Lecture 7: Sampling variation

September 27, 2022 (4th week of classes)
Read and watch everything

Estimating and making inferences with uncertainty

Statistics is the science of assisting in decision making with incomplete knowledge because the values of statistics of interest (mean, variance, median, etc) different among samples and from the intended statistical population. This concept in critical to statistics and is known as sampling variation.

Critical understanding:

[1] Values for descriptive statistics based on samples are never (exactly) the same as their values for the populations (there is always “sampling error”).
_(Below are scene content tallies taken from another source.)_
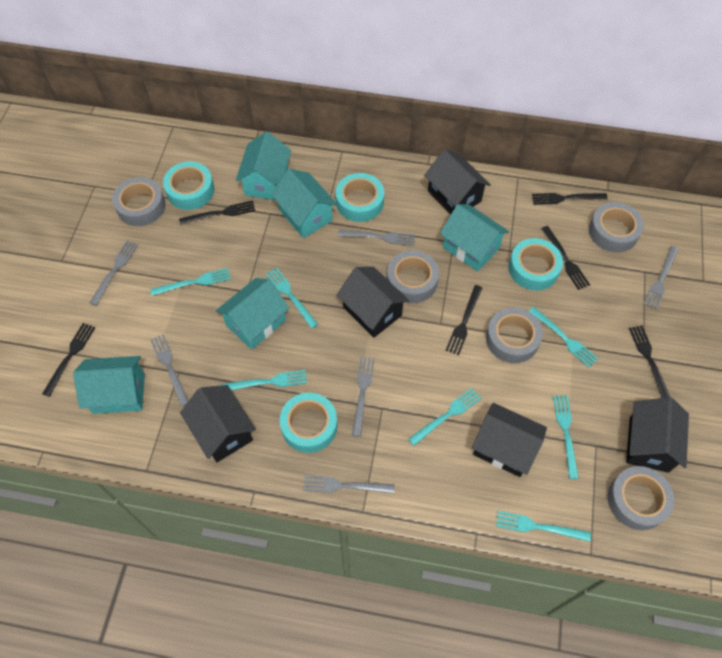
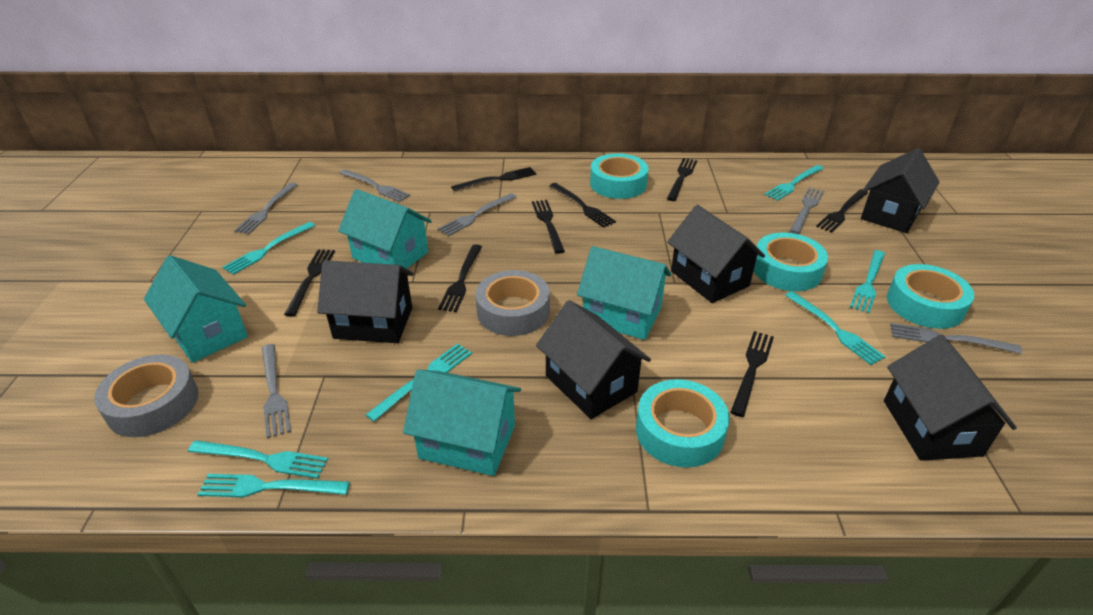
black fork: [42,323,95,397] [179,201,255,225] [446,285,482,355] [532,193,608,205] [541,226,590,290] [629,325,670,398] = 6 -> [284,249,335,316] [438,244,482,312] [451,167,537,191] [532,200,565,254] [549,183,616,228] [667,158,697,201] [730,331,774,417] [816,189,868,233] = 8
grey tape: [112,177,166,226] [387,250,439,303] [486,308,543,363] [589,202,644,252] [607,466,674,530] = 5 -> [94,354,198,437] [476,270,550,336] = 2
turquoise house: [73,356,145,414] [216,278,289,350] [236,132,291,200] [271,169,337,238] [440,204,509,271] = 5 -> [144,255,248,363] [338,189,432,269] [403,370,521,476] [577,246,672,340] = 4

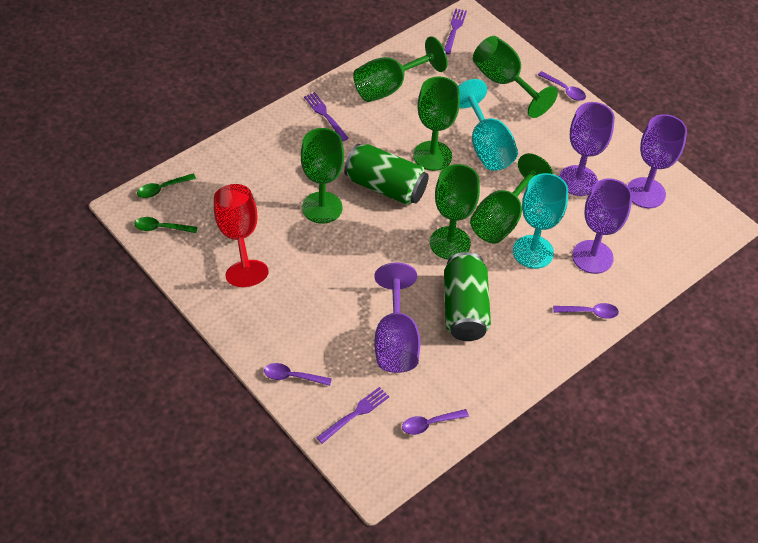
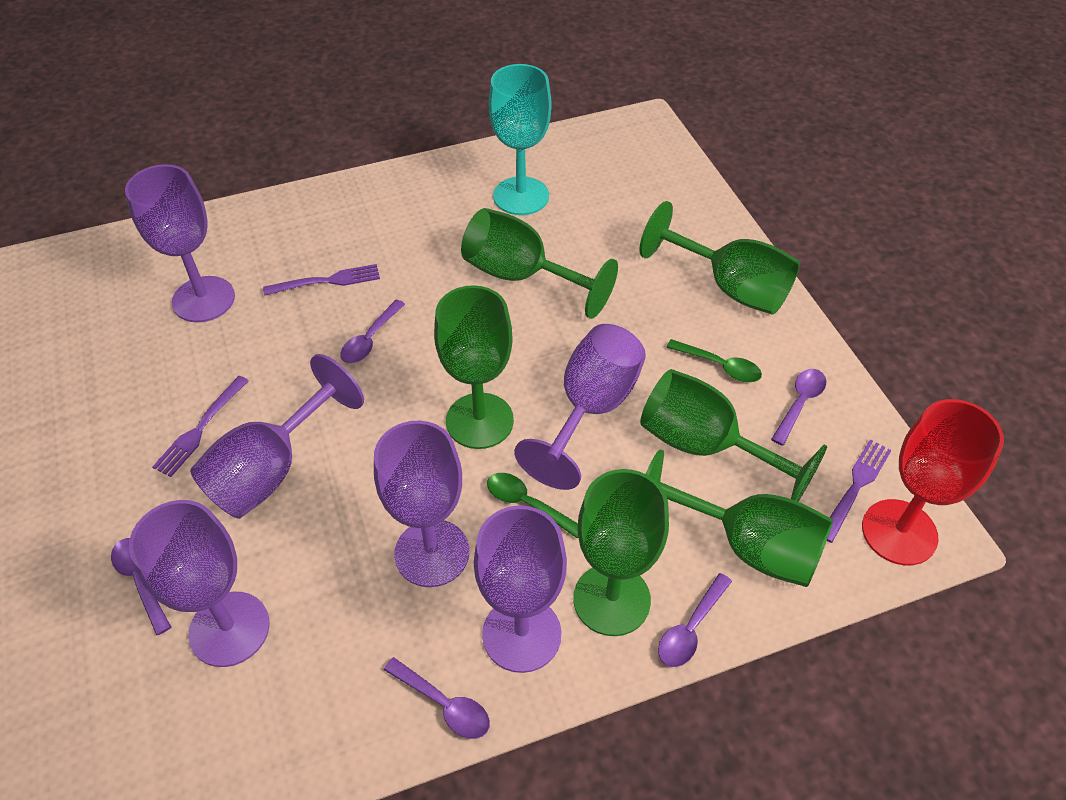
green can: [344,144,429,205] [444,252,491,341] = 2 -> none = 0
purple goblet: [374,263,420,373] [559,102,615,196] [572,178,632,274] [628,114,687,208] = 4 -> [125,164,235,322] [129,500,269,667] [190,354,364,519] [374,421,469,587] [474,505,567,673] [514,324,646,490] = 6
purple spoon: [264,363,332,386] [402,409,469,435] [538,71,586,101] [553,303,619,319] = 4 -> [111,538,171,635] [341,300,405,363] [384,657,490,739] [658,573,732,667] [771,369,826,446] = 5
turquoise goblet: [458,79,518,171] [513,173,568,269] = 2 -> [489,64,551,215] = 1

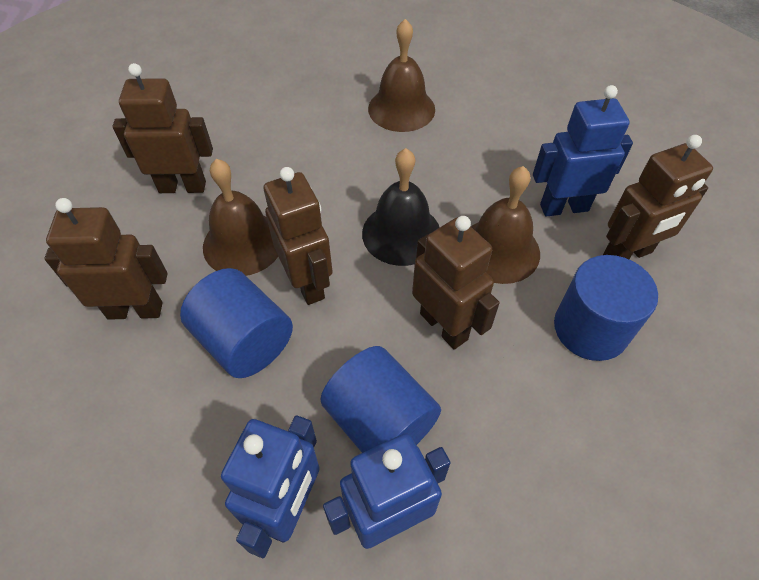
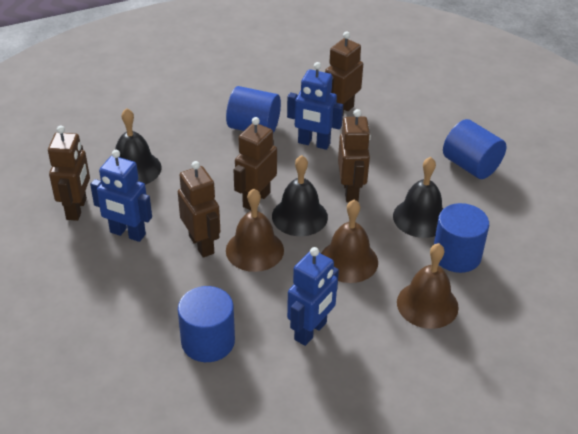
black bell: [362,148,440,266] = 1 -> [115,108,161,185] [272,155,328,236] [393,157,443,238] = 3
blue cylinder: [180,268,293,378] [320,346,441,453] [554,255,658,361] = 3 -> [178,286,235,362] [226,86,281,133] [434,203,489,273] [443,119,506,179] = 4

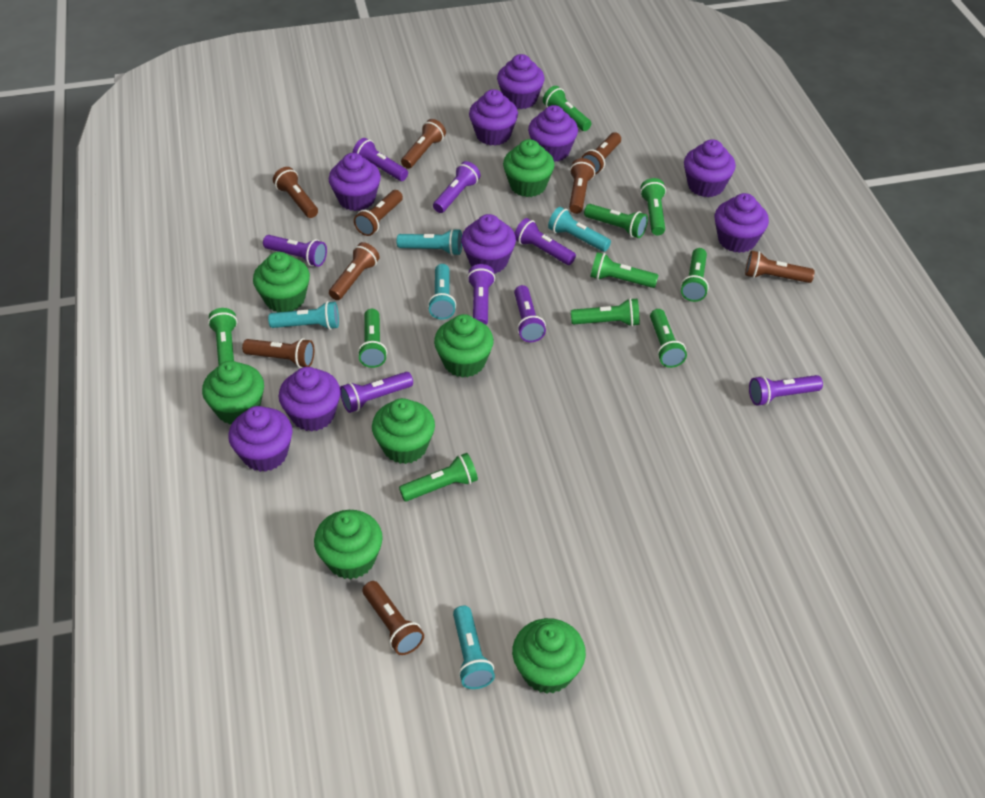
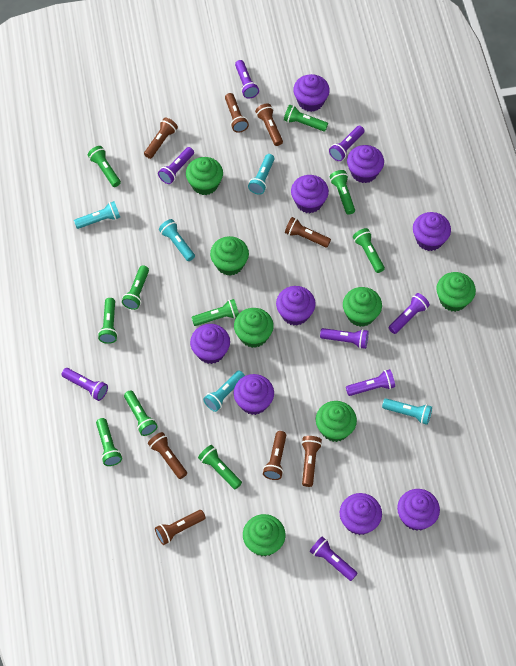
brown flashlight: [242,338,314,368] [273,167,318,218] [329,242,379,300] [354,190,403,236] [363,581,424,655] [401,119,446,169] [569,158,595,214] [581,132,621,174] [745,251,815,283] = 9 -> [144,118,178,159] [148,432,187,479] [155,510,206,545] [225,93,249,133] [255,104,283,146] [263,431,286,480] [285,217,331,247] [301,436,322,487] = 8

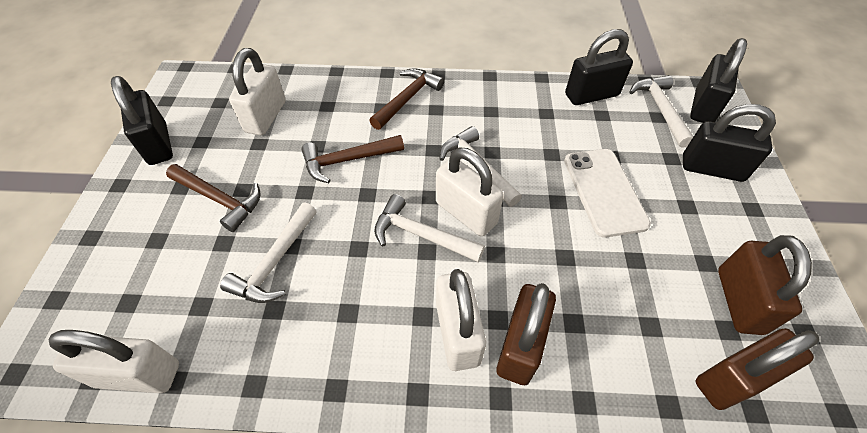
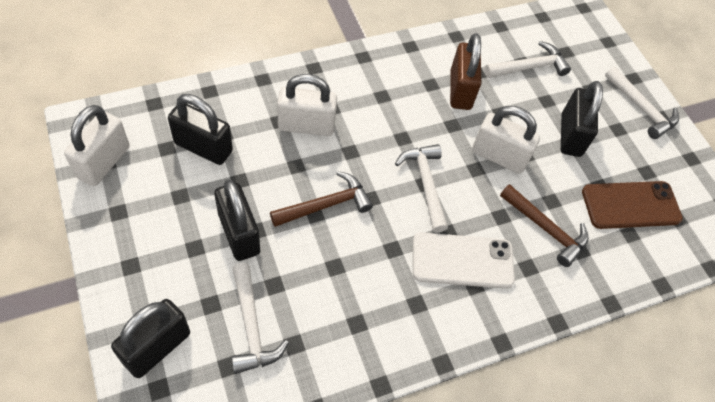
brown hammer: [166,164,260,232] [301,135,404,183] [369,68,444,130] = 3 -> [270,171,373,227] [500,184,589,267] = 2
brown padlock: [496,283,556,385] [696,328,819,410] [718,235,812,335] = 3 -> [450,33,481,110] = 1
brown phone: none = 0 -> [582,181,683,229] = 1
white padlock: [49,330,179,393] [229,48,286,135] [436,147,504,236] [436,269,486,371] = 4 -> [64,105,129,186] [277,74,337,136] [472,106,540,174] = 3

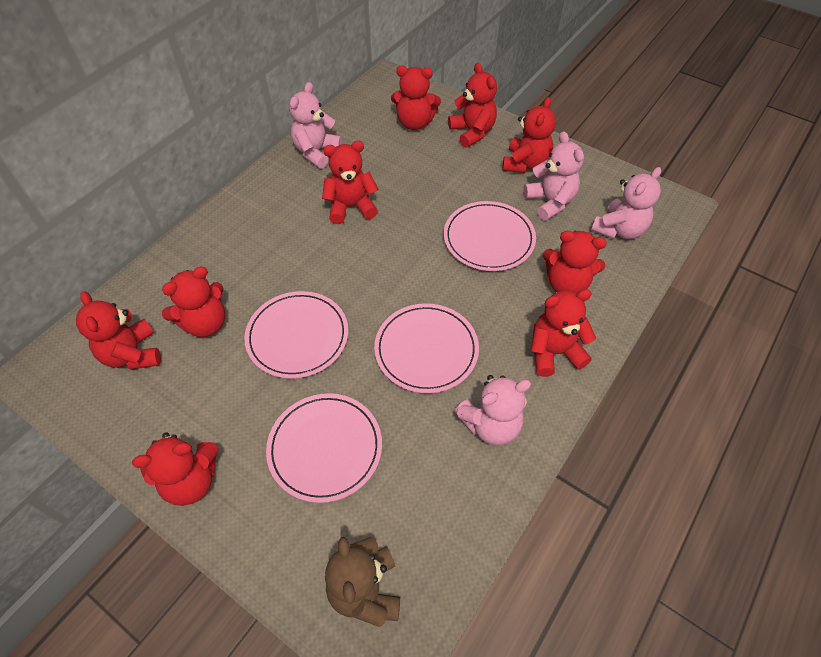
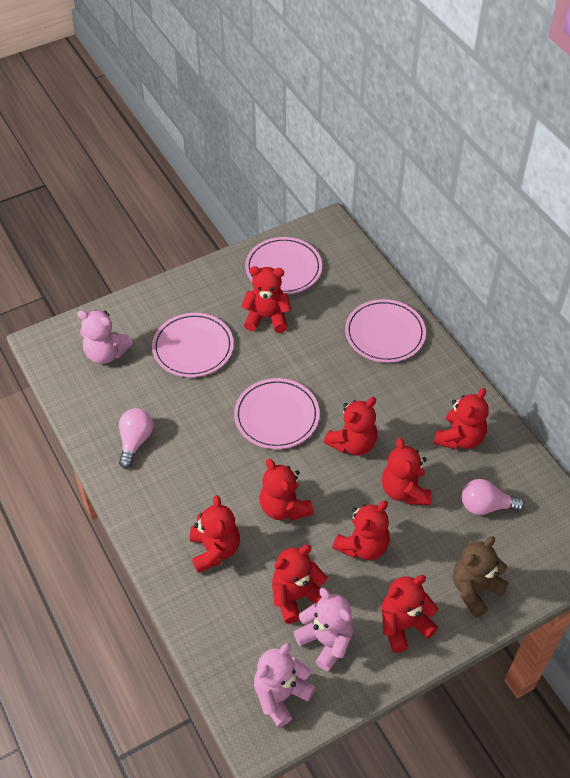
pink light bulb: none = 0 -> [119,408,153,469] [462,479,525,515] = 2
pink teddy bear: [289,82,342,168] [454,375,531,445] [524,131,584,221] [591,167,661,239] = 4 -> [77,310,133,364] [254,643,315,728] [293,588,354,671] = 3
[2] That does not mean that inference based on samples are wrong (more on that later). Sample values can be a very good approximation of the true value.

[3] Approximations can be good (sample value close to the true population value) or bad (sample value far from the true value). You will understand why we use terms “close” & ”far” to describe samples in relation to their populations.

[4] But to feel “safe” in our inferences, it would be great to have a measure that estimates how wrong one could be.

[5] As we will see later (in other lectures), the variation among observations within samples (standard deviation) can inform us about how far sample means in general can be from the population mean (estimate how wrong one could be).

Dancing statistics: explaining the statistical concept of sampling & standard error through dance. The concept of standard error will be explained in a later lecture. But this video provides a really cool explanation for the concept underlying sampling variation!

Survivorship bias: great video explaining sample bias (also covered in Whitlock & Schluter). This is a great video where wrong understanding of sampling can lead to wrong decisions.